Listed records:
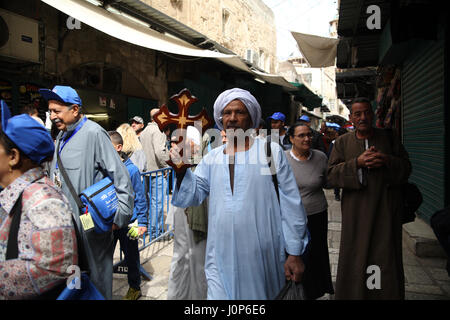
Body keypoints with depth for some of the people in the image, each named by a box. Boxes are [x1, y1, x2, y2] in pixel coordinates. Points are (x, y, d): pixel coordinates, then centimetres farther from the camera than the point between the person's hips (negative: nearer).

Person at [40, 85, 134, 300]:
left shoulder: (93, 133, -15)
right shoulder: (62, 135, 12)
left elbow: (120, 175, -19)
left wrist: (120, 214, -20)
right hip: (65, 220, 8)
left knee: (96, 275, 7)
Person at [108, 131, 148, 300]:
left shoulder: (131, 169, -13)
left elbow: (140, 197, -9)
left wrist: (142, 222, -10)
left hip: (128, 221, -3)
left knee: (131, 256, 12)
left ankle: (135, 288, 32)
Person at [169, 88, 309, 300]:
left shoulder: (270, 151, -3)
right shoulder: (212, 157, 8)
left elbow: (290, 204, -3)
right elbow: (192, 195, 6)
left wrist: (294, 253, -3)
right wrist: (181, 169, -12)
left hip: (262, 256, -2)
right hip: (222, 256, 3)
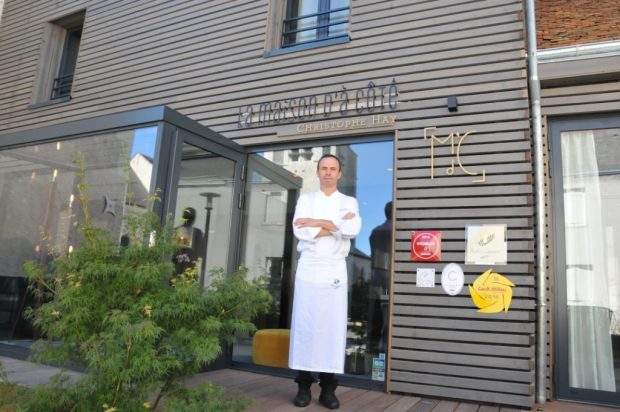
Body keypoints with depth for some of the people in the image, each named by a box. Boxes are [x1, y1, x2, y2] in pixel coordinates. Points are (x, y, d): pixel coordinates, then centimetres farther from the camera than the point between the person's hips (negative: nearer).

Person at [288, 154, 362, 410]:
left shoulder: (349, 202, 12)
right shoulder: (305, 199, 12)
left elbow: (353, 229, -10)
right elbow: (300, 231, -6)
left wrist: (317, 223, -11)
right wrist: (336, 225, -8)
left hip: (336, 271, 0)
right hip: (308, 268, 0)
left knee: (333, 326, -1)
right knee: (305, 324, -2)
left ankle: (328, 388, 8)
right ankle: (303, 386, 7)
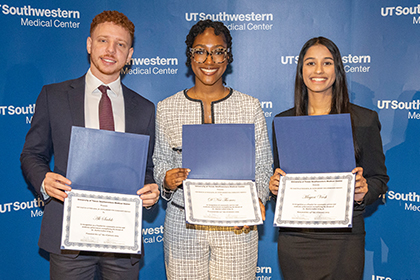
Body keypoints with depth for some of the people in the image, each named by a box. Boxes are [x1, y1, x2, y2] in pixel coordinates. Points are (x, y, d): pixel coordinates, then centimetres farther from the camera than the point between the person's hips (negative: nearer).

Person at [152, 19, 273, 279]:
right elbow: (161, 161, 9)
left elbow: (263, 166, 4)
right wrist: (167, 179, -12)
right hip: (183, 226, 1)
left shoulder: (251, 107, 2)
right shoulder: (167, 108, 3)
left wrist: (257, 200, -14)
* * *
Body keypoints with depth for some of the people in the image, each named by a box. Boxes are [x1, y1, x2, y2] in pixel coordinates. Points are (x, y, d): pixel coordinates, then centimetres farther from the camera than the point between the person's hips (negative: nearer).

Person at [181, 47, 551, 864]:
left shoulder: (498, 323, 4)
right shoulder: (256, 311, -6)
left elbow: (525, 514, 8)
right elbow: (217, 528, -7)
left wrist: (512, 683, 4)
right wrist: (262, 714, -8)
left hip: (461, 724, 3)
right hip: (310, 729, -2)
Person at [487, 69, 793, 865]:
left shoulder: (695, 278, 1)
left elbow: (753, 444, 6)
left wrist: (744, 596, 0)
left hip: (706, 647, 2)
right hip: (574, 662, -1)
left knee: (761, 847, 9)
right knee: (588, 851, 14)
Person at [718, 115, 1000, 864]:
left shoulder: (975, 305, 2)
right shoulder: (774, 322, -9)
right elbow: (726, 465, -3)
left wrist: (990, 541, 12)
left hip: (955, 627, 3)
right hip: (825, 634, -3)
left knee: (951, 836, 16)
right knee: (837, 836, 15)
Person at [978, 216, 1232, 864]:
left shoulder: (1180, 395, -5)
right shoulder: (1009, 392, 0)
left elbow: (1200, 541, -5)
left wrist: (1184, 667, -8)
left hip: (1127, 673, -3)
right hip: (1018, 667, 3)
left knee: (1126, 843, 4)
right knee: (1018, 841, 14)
---
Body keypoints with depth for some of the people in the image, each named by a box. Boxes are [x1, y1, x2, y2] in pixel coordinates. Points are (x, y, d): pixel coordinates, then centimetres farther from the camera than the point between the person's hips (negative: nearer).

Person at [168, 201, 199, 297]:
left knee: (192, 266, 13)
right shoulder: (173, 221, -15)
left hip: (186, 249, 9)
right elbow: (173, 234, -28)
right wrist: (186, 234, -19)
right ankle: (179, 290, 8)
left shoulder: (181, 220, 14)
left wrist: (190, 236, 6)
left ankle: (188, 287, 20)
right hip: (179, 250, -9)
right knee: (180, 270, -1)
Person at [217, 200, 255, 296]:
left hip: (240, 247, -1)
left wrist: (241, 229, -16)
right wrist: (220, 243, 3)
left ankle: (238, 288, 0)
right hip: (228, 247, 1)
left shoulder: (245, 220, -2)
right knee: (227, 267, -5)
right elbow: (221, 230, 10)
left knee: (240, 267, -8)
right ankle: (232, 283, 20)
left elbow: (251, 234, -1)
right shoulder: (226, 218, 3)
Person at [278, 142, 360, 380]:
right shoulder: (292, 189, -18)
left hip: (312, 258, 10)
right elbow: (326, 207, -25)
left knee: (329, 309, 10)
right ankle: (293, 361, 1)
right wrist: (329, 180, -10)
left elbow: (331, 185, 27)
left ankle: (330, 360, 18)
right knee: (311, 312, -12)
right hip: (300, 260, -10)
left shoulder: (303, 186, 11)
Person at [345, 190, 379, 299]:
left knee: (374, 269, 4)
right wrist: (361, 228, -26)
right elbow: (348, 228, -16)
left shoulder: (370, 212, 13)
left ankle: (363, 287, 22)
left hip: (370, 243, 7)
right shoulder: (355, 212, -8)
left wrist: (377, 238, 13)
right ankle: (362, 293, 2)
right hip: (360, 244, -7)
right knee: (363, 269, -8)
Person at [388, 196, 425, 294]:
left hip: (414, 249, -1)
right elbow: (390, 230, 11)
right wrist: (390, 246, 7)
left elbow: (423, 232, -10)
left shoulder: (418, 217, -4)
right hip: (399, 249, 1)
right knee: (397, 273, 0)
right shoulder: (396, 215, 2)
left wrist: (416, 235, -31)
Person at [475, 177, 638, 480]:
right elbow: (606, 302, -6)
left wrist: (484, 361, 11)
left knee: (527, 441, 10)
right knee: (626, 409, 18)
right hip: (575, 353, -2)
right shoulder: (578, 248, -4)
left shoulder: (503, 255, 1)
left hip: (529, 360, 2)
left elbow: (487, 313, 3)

Work instructions: Print the lines from the one containing "left wrist: (120, 214, -20)" up to and including the one containing "left knee: (131, 256, 12)", unchanged.

Solution for this problem:
left wrist: (120, 214, -20)
right hip: (65, 220, 8)
left knee: (96, 275, 7)
Person at [108, 131, 148, 300]:
left shoulder: (131, 169, -13)
left elbow: (140, 197, -9)
left wrist: (142, 222, -10)
left hip: (128, 221, -3)
left knee: (131, 256, 12)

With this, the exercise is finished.